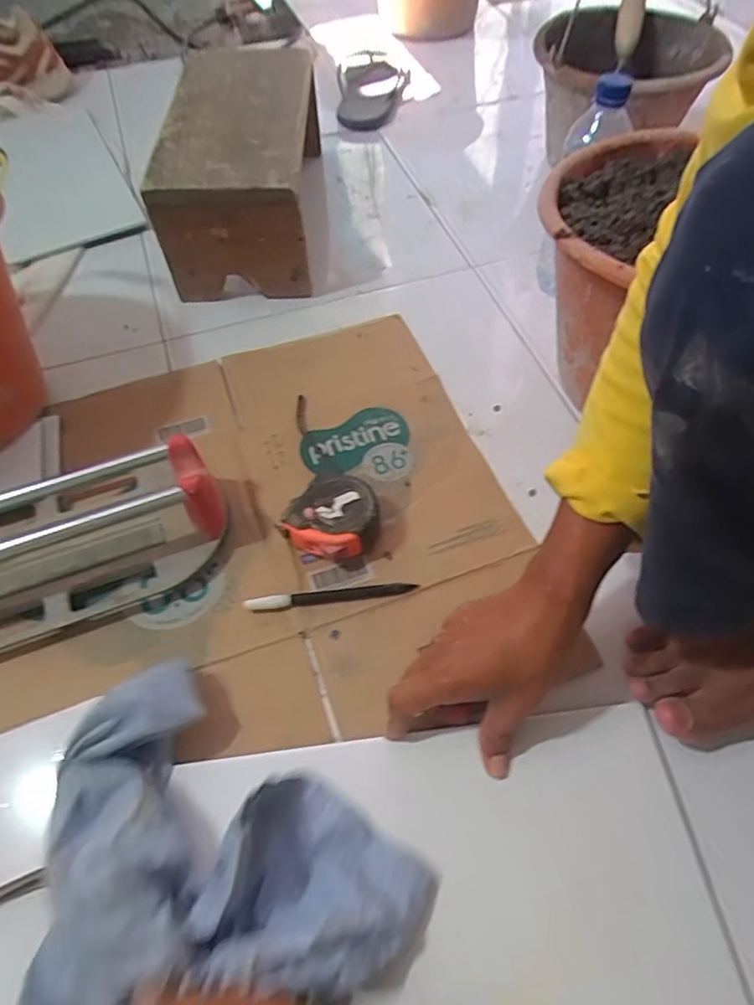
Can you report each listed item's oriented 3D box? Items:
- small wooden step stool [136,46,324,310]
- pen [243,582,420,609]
[{"bbox_3d":[-0.166,-0.434,0.772,0.165,0.147,0.352,0,57,1],"label":"small wooden step stool"},{"bbox_3d":[-0.040,0.081,0.516,0.147,0.009,0.013,-6,57,-3],"label":"pen"}]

*****

▶ [Task details] Give the listing again word for word. Skip any pictures.

▶ [Written response]
Can you report each listed item's oriented 3D box? Items:
- small wooden step stool [136,46,324,310]
- pen [243,582,420,609]
[{"bbox_3d":[-0.166,-0.434,0.772,0.165,0.147,0.352,0,57,1],"label":"small wooden step stool"},{"bbox_3d":[-0.040,0.081,0.516,0.147,0.009,0.013,-6,57,-3],"label":"pen"}]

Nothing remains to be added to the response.